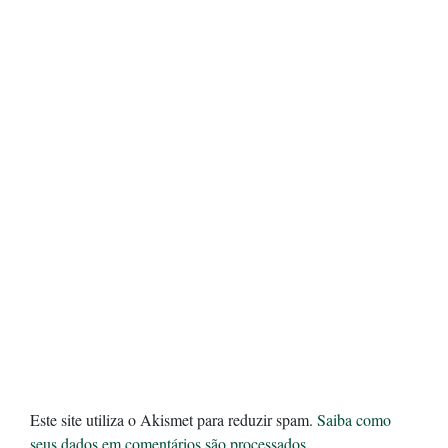
Este site utiliza o Akismet para reduzir spam.
Saiba como
seus dados em comentários são processados
.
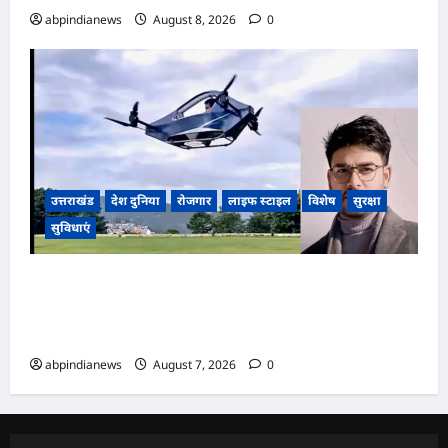
abpindianews
August 8, 2026
0
उत्तराखंड
देश दुनिया
रोजगार
लाइफ स्टाइल
विशेष
सुरक्षा
सुविधाएं
उत्तराखंड अल्मोड़ा के युवा नवप्रवर्तक रवि टम्टा ने रचा
इतिहास, स्वदेशी तकनीक से निर्मित किया व्यक्तिगत उड़ान
वाहन ‘हपिडा स्काईनेक्स’ का सफल परीक्षण,,,
abpindianews
August 7, 2026
0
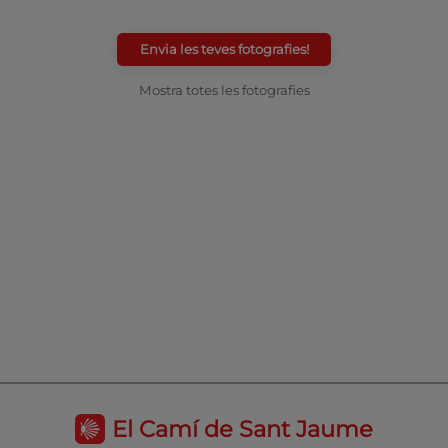
Envia les teves fotografies!
Mostra totes les fotografies
El Camí de Sant Jaume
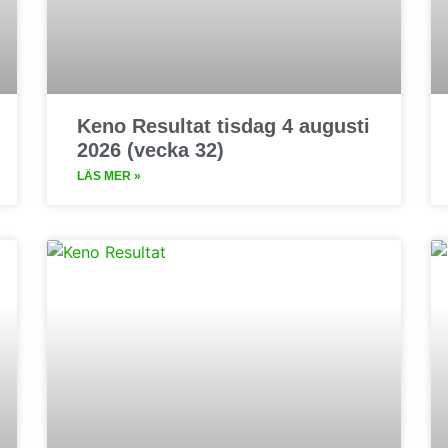
Keno Resultat tisdag 4 augusti
2026 (vecka 32)
LÄS MER »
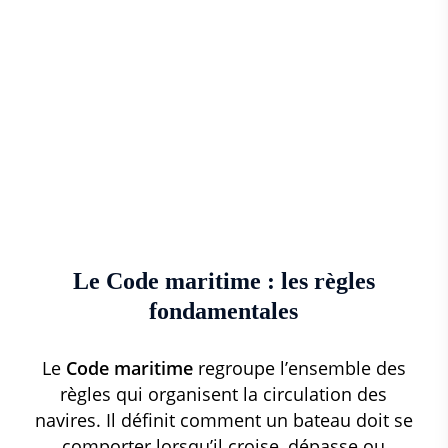
Le Code maritime : les règles
fondamentales
Le
Code maritime
regroupe l’ensemble des
règles qui organisent la circulation des
navires. Il définit comment un bateau doit se
comporter lorsqu’il croise, dépasse ou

WRITTEN TASK: Quote the entries above word for word. Leave the images out.

RESPONSE AREA:
Este site utiliza o Akismet para reduzir spam.
Saiba como
seus dados em comentários são processados
.
abpindianews
August 8, 2026
0
उत्तराखंड
देश दुनिया
रोजगार
लाइफ स्टाइल
विशेष
सुरक्षा
सुविधाएं
उत्तराखंड अल्मोड़ा के युवा नवप्रवर्तक रवि टम्टा ने रचा
इतिहास, स्वदेशी तकनीक से निर्मित किया व्यक्तिगत उड़ान
वाहन ‘हपिडा स्काईनेक्स’ का सफल परीक्षण,,,
abpindianews
August 7, 2026
0
Envia les teves fotografies!
Mostra totes les fotografies
El Camí de Sant Jaume
Keno Resultat tisdag 4 augusti
2026 (vecka 32)
LÄS MER »
Le Code maritime : les règles
fondamentales
Le
Code maritime
regroupe l’ensemble des
règles qui organisent la circulation des
navires. Il définit comment un bateau doit se
comporter lorsqu’il croise, dépasse ou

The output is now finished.